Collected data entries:
• • •

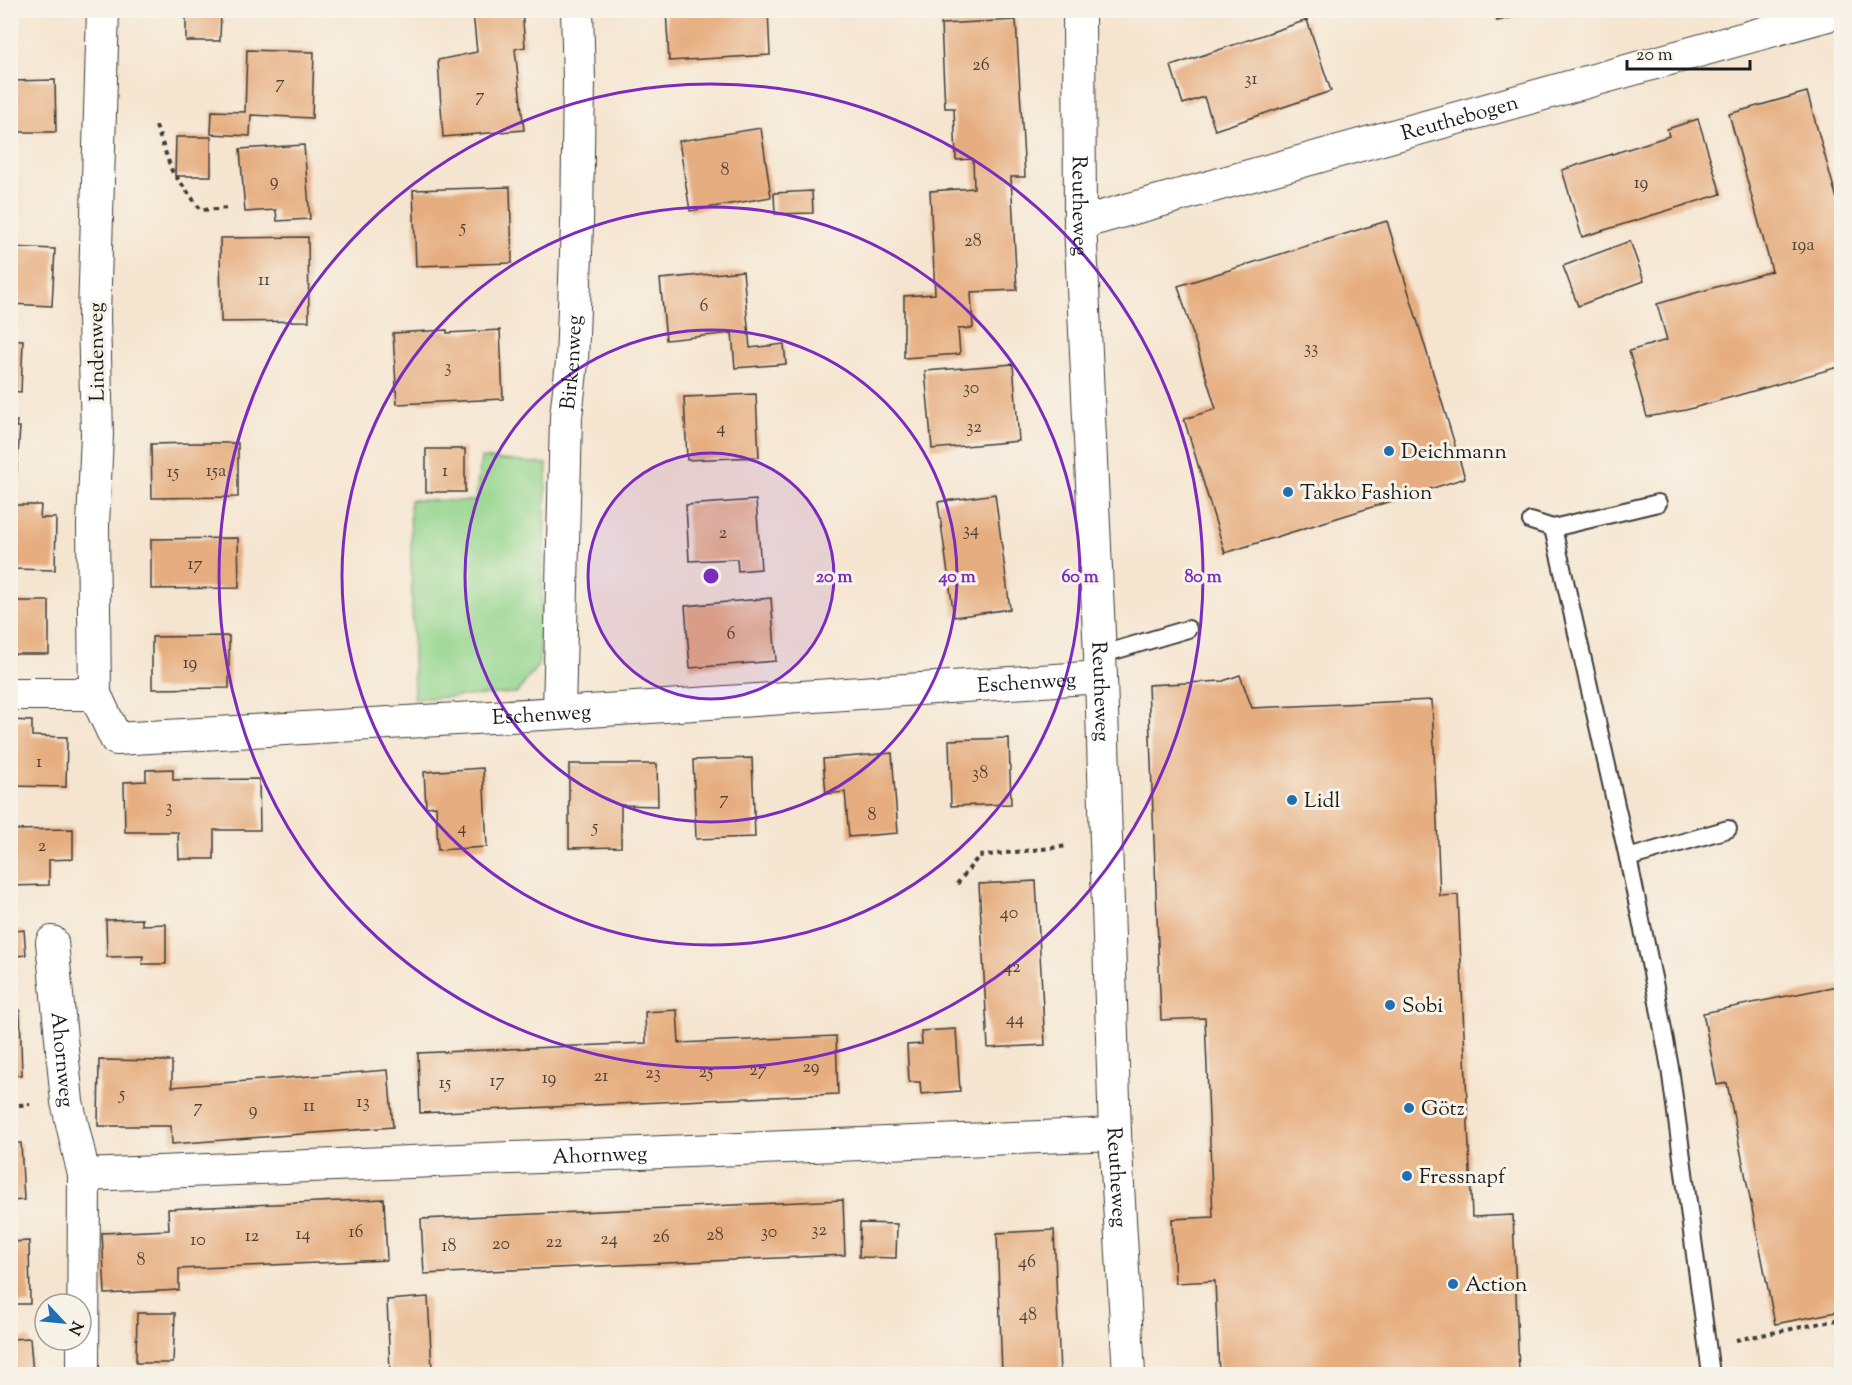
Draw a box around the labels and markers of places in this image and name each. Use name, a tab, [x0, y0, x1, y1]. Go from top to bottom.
place label: Deichmann	[1401, 438, 1507, 468]
marker: Deichmann	[1382, 444, 1396, 458]
place label: Takko Fashion	[1300, 479, 1432, 509]
marker: Takko Fashion	[1281, 485, 1295, 499]
centre of rings	[701, 566, 721, 586]
place label: Lidl	[1304, 787, 1340, 817]
marker: Lidl	[1285, 793, 1299, 807]
place label: Sobi	[1402, 992, 1443, 1022]
marker: Sobi	[1383, 998, 1397, 1012]
place label: Götz	[1421, 1095, 1465, 1125]
marker: Götz	[1402, 1101, 1416, 1115]
place label: Fressnapf	[1419, 1163, 1507, 1193]
marker: Fressnapf	[1400, 1169, 1414, 1183]
place label: Action	[1465, 1271, 1527, 1301]
marker: Action	[1446, 1277, 1460, 1291]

• • •

TASK STATEMENT: Give the preceding data back exactly, minus every picture.

COMPLETED TASK:
Draw a box around the labels and markers of places in this image and name each. Use name, a tab, [x0, y0, x1, y1]. Go from top to bottom.
place label: Deichmann	[1401, 438, 1507, 468]
marker: Deichmann	[1382, 444, 1396, 458]
place label: Takko Fashion	[1300, 479, 1432, 509]
marker: Takko Fashion	[1281, 485, 1295, 499]
centre of rings	[701, 566, 721, 586]
place label: Lidl	[1304, 787, 1340, 817]
marker: Lidl	[1285, 793, 1299, 807]
place label: Sobi	[1402, 992, 1443, 1022]
marker: Sobi	[1383, 998, 1397, 1012]
place label: Götz	[1421, 1095, 1465, 1125]
marker: Götz	[1402, 1101, 1416, 1115]
place label: Fressnapf	[1419, 1163, 1507, 1193]
marker: Fressnapf	[1400, 1169, 1414, 1183]
place label: Action	[1465, 1271, 1527, 1301]
marker: Action	[1446, 1277, 1460, 1291]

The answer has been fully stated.